Exercise requirements:
Return the text of every item below verbatim, line for line, omitting the pictures.

Records for the exercise:

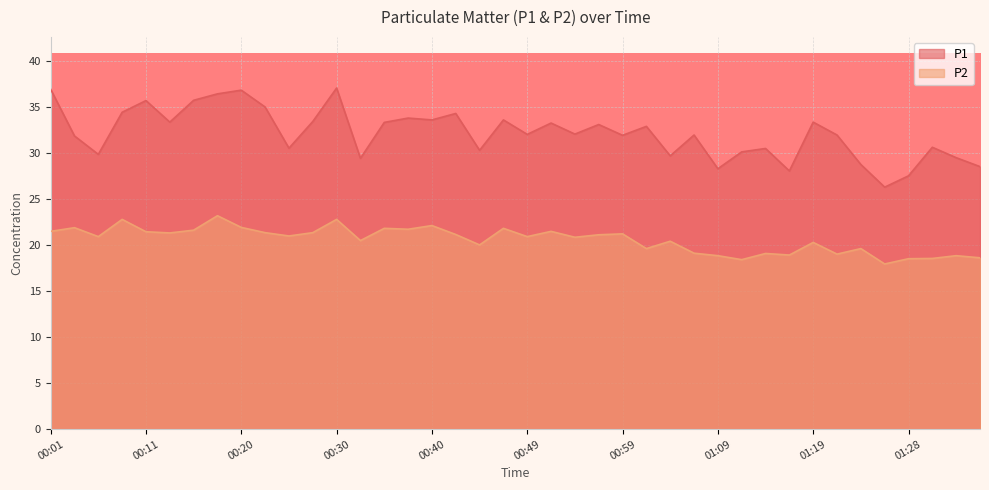

What is the label of the 2nd point from the right?

01:33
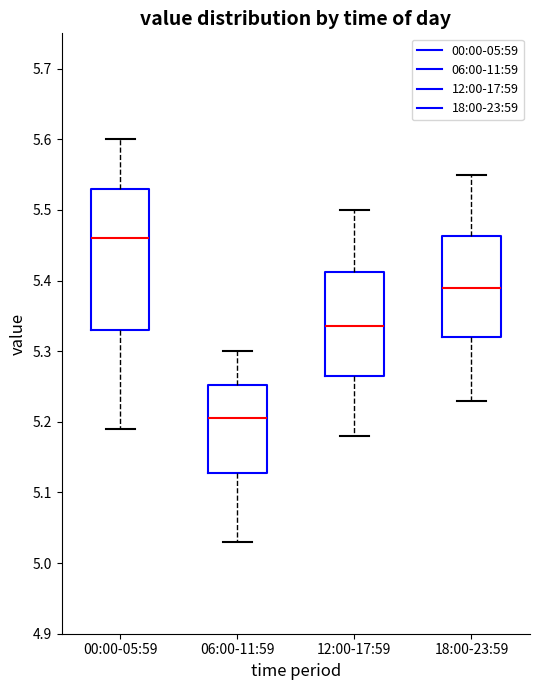

Where does the lower whisker of the box for 18:00-23:59 end on the y-axis? The values are not printed on the chart, so give them approximately, as read against the axis.

5.23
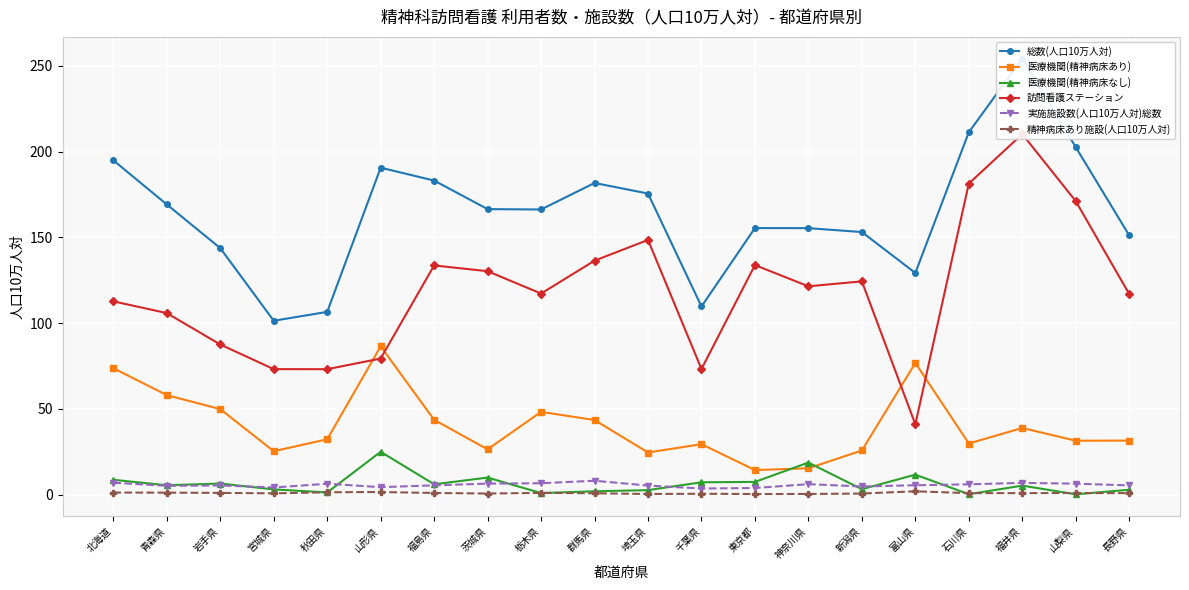

Between 石川県 and 北海道, which is larger?

石川県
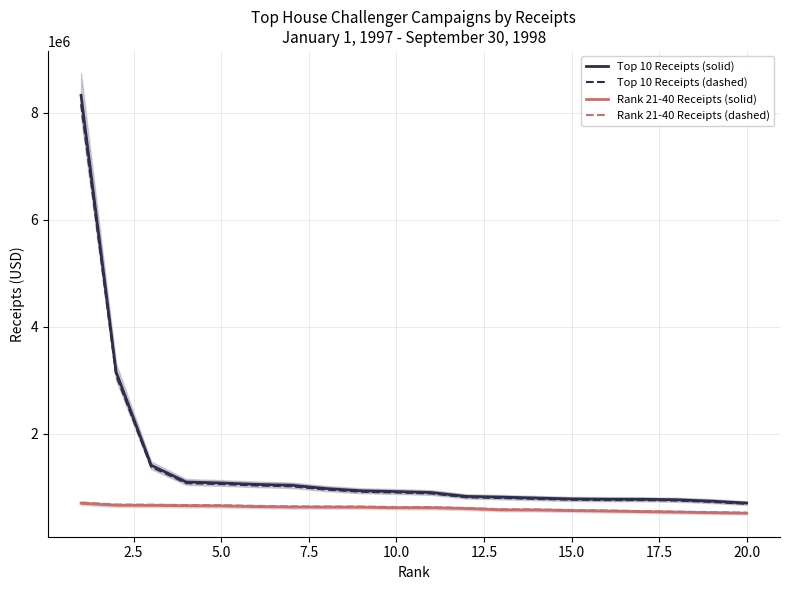

True or false: Rank 21-40 Receipts (solid) and Rank 21-40 Receipts (dashed) cross at least once.

False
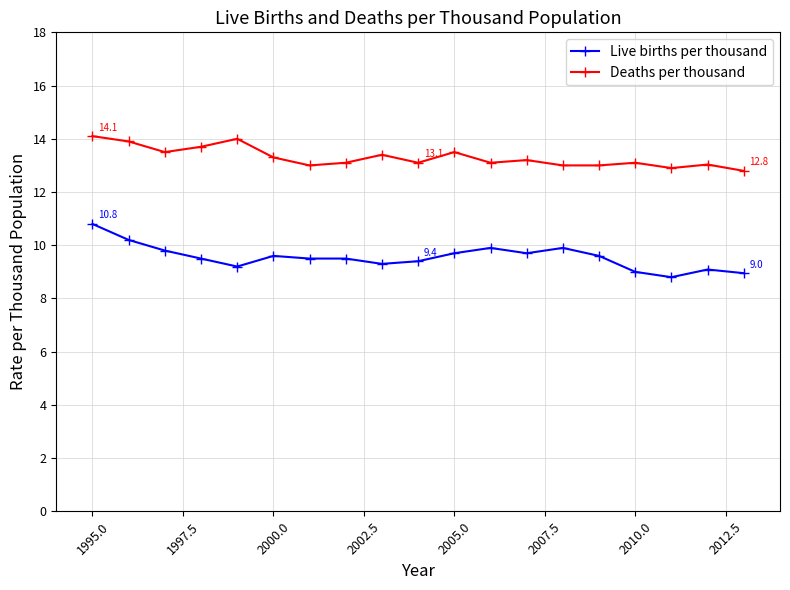

What is the value of the Deaths per thousand point at the 8th from the left?

13.1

Completed task:
What is the label of the 2nd point from the right?

01:33

Where does the lower whisker of the box for 18:00-23:59 end on the y-axis? The values are not printed on the chart, so give them approximately, as read against the axis.

5.23

Between 石川県 and 北海道, which is larger?

石川県

True or false: Rank 21-40 Receipts (solid) and Rank 21-40 Receipts (dashed) cross at least once.

False

What is the value of the Deaths per thousand point at the 8th from the left?

13.1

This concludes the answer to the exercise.